Io sono un membro del Bikers Against Child Abuse. Il dado è tratto, la decisione è stata presa. Ho oltrepassato la linea. Non sono abituato a guardarmi indietro, a rallentare, a scappare o a rimanere immobile.

Il mio passato mi ha preparato. Il mio presente ha un senso e il mio futuro è certo. Ho chiuso con il camminare a testa bassa, con il vivere alla giornata, con i sogni senza colore e con le visioni addomesticate, con le chiacchiere mondane, con le elemosine, con i piccoli obbiettivi.

Non ho più bisogno di preminenza, prosperità, posizione, promozioni, plausi o popolarità. Non devo necessariamente avere ragione, essere il primo, riconosciuto, encomiato o elogiato. Ora io vivo nella fede del mio lavoro e sono sostenuto dalla forza dei miei Fratelli e delle mie Sorelle. Amo con pazienza, vivo pregando e lavoro con tenacia.

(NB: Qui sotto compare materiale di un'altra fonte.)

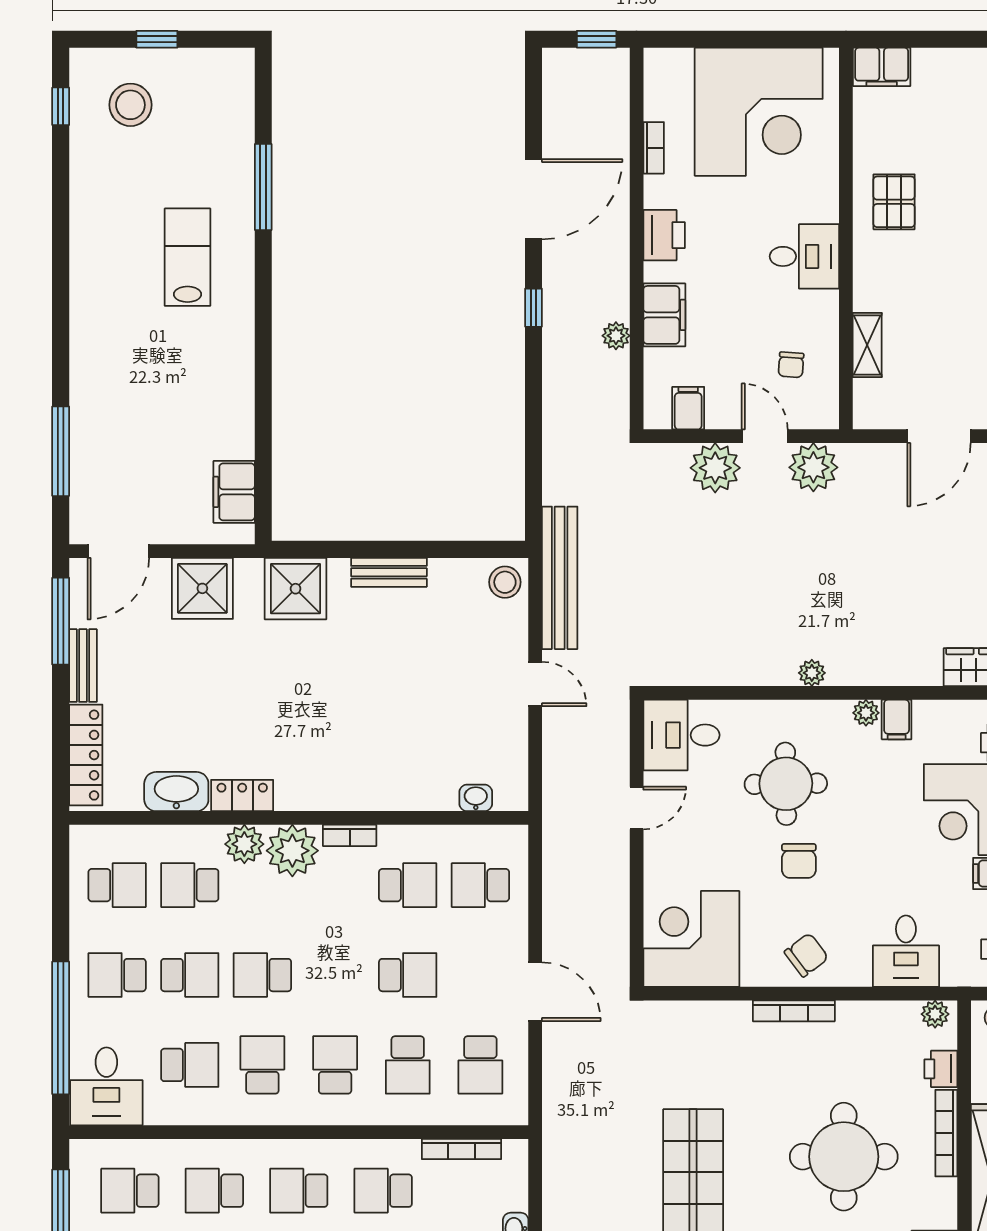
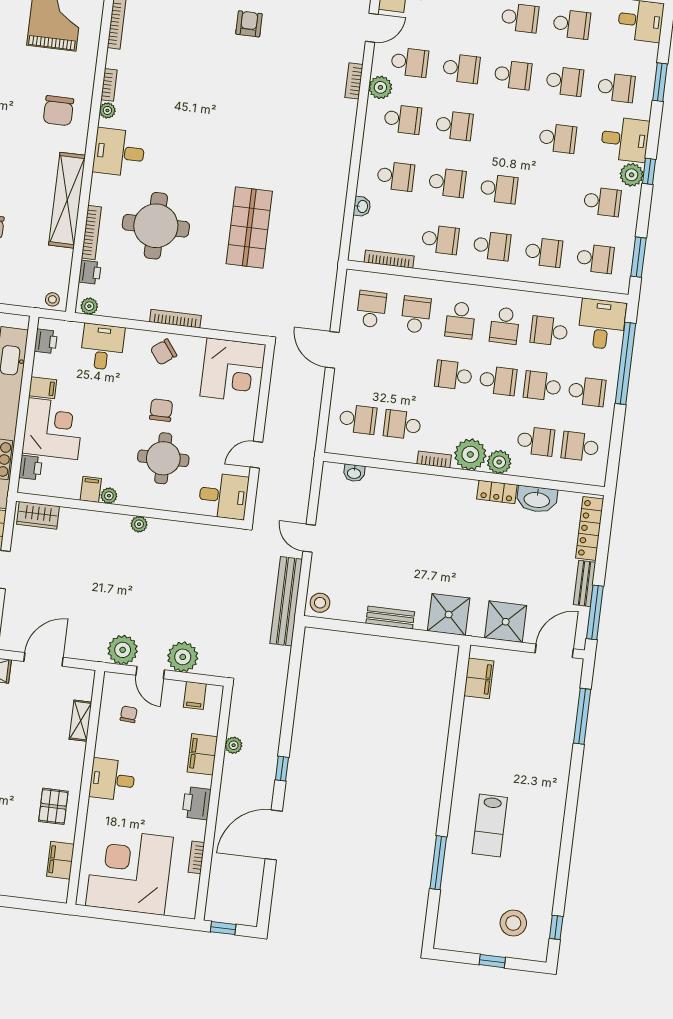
filing cabinet: (882, 67) -> (60, 860), moved, turned -90
school desk: (408, 975) -> (453, 375), moved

Il mio destino è stabilito, il mio passo è spedito, il mio scopo è la sicurezza dei bambini. La mia strada è stretta, il mio percorso è accidentato, i miei Fratelli sono affidabili e leali, la mia Guida è degna di fiducia, la mia missione è chiara. Non posso essere comprato né deviato, non scendo a compromessi, non posso essere distolto dal mio dovere, disilluso, ostacolato e nessuno può farmi tornare indietro. Non indietreggerò di fronte al sacrificio, non esiterò davanti alle avversità, non negozierò al tavolo del nemico, non ristagnerò nella palude della popolarità, non vagherò nel labirinto della mediocrità. Non cederò, non tacerò, non cesserò finché sarò sveglio, finché non avrò impresso nella memoria, pregato e smascherato per tutti i bambini ”feriti”. Devo andare finché non cadrò, guidare finché non verrò meno e dovrò lavorare finché Lui non mi fermerà. E quando Egli verrà, non avrà problemi a riconoscermi perché vedrà la patch BACA che ho sulla schiena e saprà che io sono uno dei Suoi. Io sono un membro dei Bikers Against Child Abuse e questo è il mio Credo.

Chief
Fondatore dei Bikers Against Child Abuse, Inc.